_Text excerpt:_
-------
01: Sillage d’Hermes armchair

From afar, this piece of furniture looks like a slatted wooden armchair. Designed by architects at Studio Mumbai, the Sillage d’Hermes armchair is actually a beechwood structure clad in a compound that contains cellulose microfibres from FSC (Forest Stewardship Council)-certified forests. The compound  is made in Puglia, Italy, where papier mache was first created in the 16th century. The lines on the generously sized seat (measuring 96 x 69 x 86cm) are painted by hand, which means each piece is unique — just like its design.

02: Chromatic baskets

Boldly mixing saturated colours and textures, the Chromatic baskets will enliven any nook in a home. Available in three colourways, the baskets are made from leather and woven natural wicker.

03: Quilted cashmere bed covers

Hermes doesn’t just have a way with colour. With its latest collection of quilted bed covers, it demonstrates how even objects that are pure white can make an irresistibly striking statement.  Using golden thread, American artist Carson Converse has embroidered graphic designs by Italian artist Gianpaolo Pagni on snowy cashmere. The three designs are named New Haven, Fall River and Williamstown, a nod to cities in the US synonymous with quilting as an artform.
-------
_Exercise data:_
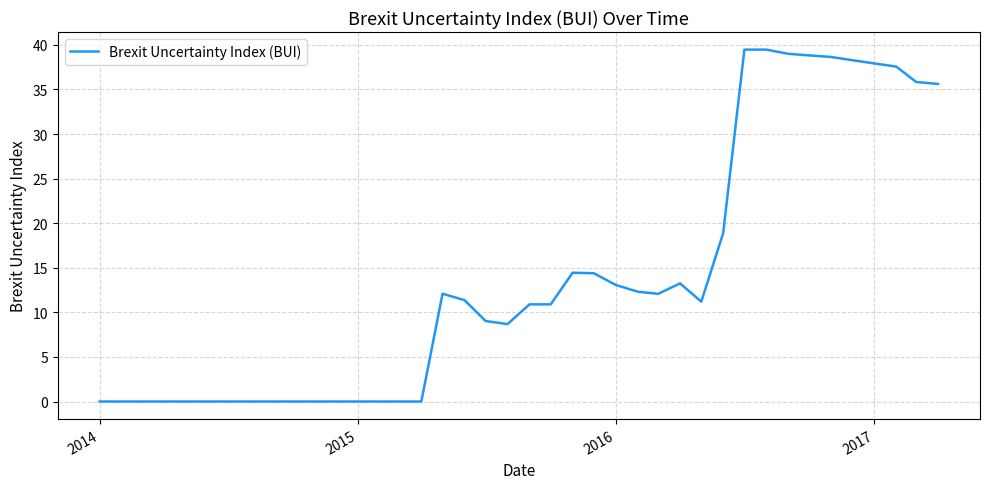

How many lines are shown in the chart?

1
-------
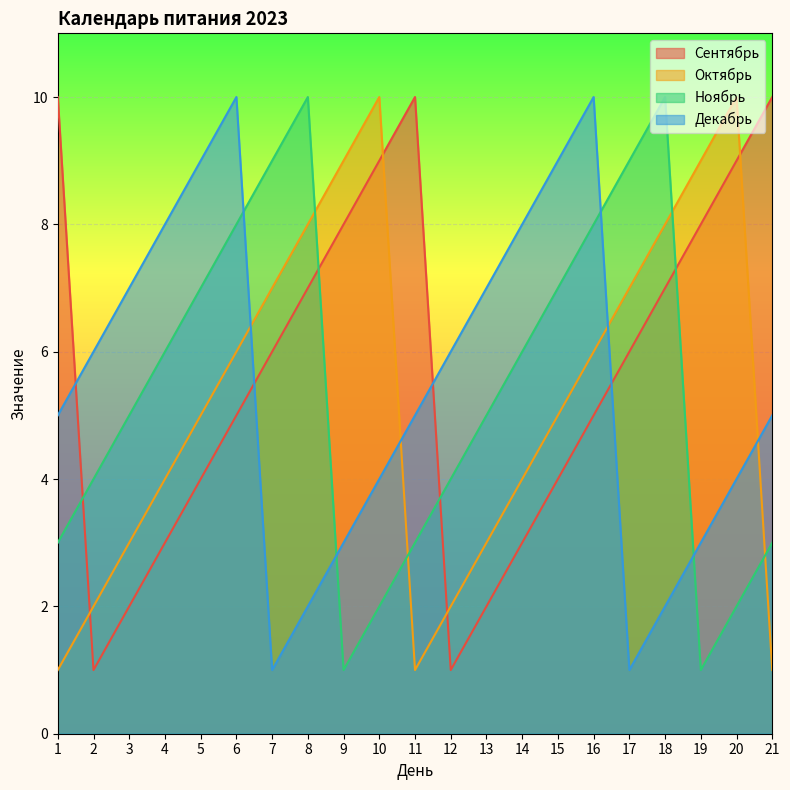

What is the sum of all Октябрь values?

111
-------
_Activity list:_
a – In the text about Hermès home furnishings, where is the compound that clads the Sillage d'Hermes armchair made?
b – Pick up the text about Hermès home furnishings after its last sentence and keep writing in the same style.

_Answers per task:_
a – In Puglia, Italy.

b –
04: Equilibre suite

Created by English industrial designer Jasper Morrison, the Equilibre suite includes a chair, armchair and table inspired by the minimalist lines of his La Tourette chair. As with most masterfully executed designs, these natural-oak pieces look deceptively simple. But a closer look, or actually taking a seat at the table, gives away the complex details: The tabletop is carefully bevelled, the legs are slanted just so, crisp corners on the outside are gently rounded on the inside, slatted chair backs are crafted from one piece of wood, and seats feature apertures perfectly sized for a comfy saddle-stitched leather pad.

05: Hippomobile porcelain set

Inspired by an equestrian engraving in the Emile Hermes collection, artist Giapaolo Pagni designed the visuals on the Hippomobile porcelain service. The prints of jockey silks have been translated into vibrant graphic friezes that dress a horse, sometimes stretching across three plates. These delightful elements are also found on items such as coffe cups, teapots and a sugar bowl. Teatime just became a lot more fun.